Opinion op the Court by
Some of the facts stated in appellant’s answer and cross-petition certainly presented a good defense to the action and would have entitled him to the relief he sought if the facts alleged had been sustained by the evidence and his cross-action had been properly prepared and prosecuted, but the title bond, which he alleged he held on Asberry, was not filed and properly made an exhibit in the cause. J. K. Underwood, in whom he alleged that legal title to the land for which the notes were given was, he did not make a defendant to his cross-action.
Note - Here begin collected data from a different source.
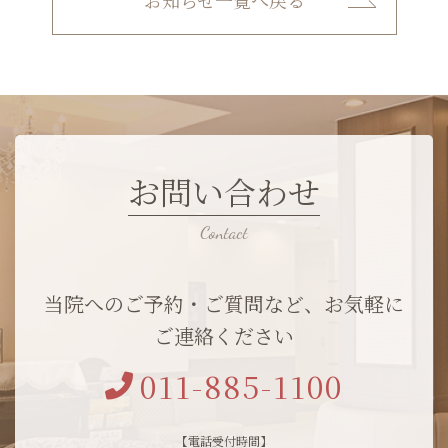
お知らせ一覧へ戻る
お問い合わせ
当院へのご予約・ご質問など、お気軽に
ご連絡ください
011-885-1100
【電話受付時間】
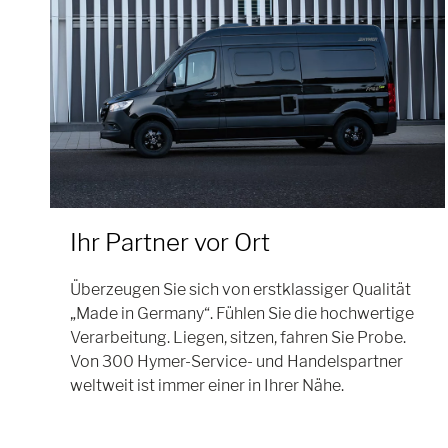
Ihr Partner vor Ort
Überzeugen Sie sich von erstklassiger Qualität
„Made in Germany“. Fühlen Sie die hochwertige
Verarbeitung. Liegen, sitzen, fahren Sie Probe.
Von 300 Hymer-Service- und Handelspartner
weltweit ist immer einer in Ihrer Nähe.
The answer, made a cross-petition, was filed at the October term, 1860, of the Circuit Court, and an order of survey entered, and the cause transferred to the equity docket; at the March term, 1861, the surveyor filed his report and the cause was continued, and it was then continued at each successive term of the court without any other order, except the appointment of attorneys to defend for the nonresidents, until the October term, 1863, when the death of the defendant, Joseph Asberry, was suggested, and it was then continued without any effort to revive the action or to prepare it, or any order made in the case until the April term, 1865, when appellee took a rule against appellant to prepare the case for trial at the next term of the court, and although that rule *593was actually served in July, 1865, not a step was taken to prepare the case for trial, although it lingered on the docket until the October term, 1866, of the court, when the judgment now complained of was rendered.
Haswell & Rodman, for Appellant.
Allen, for Appellees.
A want of attention and care, such as is disclosed in this record on the part of appellant, amounting to reckless negligence, should not be indulged, and if loss and injury follow, they must be accepted as the natural consequence of the love of ease, or an indifference to that which interests most men — their own interest.
Wherefore, the judgment is affirmed.